You can listen to some of the standard black bear sounds with this YouTube video.
Just like with all bear species, the Asiatic black bear is a solitary animal. It only joins with another if it’s mating or trying to compete for territory. It has smaller claws but is capable of climbing quickly. It spends the majority of its time up in the trees while hunting small animals.
Asiatic black bears breed starting when they are four to five years old. They mate during the warmer months and have a gestation period of six to eight months. They produce one to four cubs at a time in early spring. The cubs are born hairless and must rely on the warmth from the mother. Once they are six months old, the cub is weaned. They will remain with their mother until about three years old. The typical Asiatic black bear lives up to 30 years old in captivity and about 25 years old in the wild.
How Many are There?
The Asiatic black bear is listed as vulnerable from the IUCN. It faces numerous dangers including the harvesting of crops, livestock farming, production of roads, hunting and water management. Natural predators include tigers. The majority of Asiatic black bears won’t need to worry much about predators because of its size, but the cubs are at risk.
Watch a Video
In the first video, you can learn some new facts about the Asiatic black bear.

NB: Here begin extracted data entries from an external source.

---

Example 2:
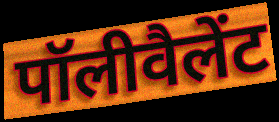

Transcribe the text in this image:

पॉलीवैलेंट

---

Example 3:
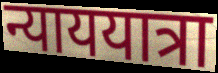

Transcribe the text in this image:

The second video teaches the difference between the Asiatic and American black bear.
The Asiatic black bear played Peter “Claws” Ward in Asian Animals, Inc. as well as Heimlich in An Asian Animal’s Life. This widespread species is often on display at various zoos across the country.

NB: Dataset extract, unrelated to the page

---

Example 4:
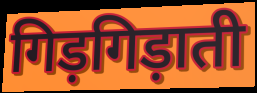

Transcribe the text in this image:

गिड़गिड़ाती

The Asiatic black bear reaches up to 75 inches long and weighs up to 440 pounds. It features a shaggy, black coat and has a white crescent-shaped mark on its chest. That’s why it gets the nickname “Moon Bear.” The muzzle contains light-brown fur while the neck area showcases a mane.
The Asiatic black bear has a rounded, large head as well as bigger ears and a snout. It can walk on either two or four legs with ease. On two legs, it will travel up to a ¼-mile without a problem. Sometimes, it uses this posture to intimidate a predator or competitor.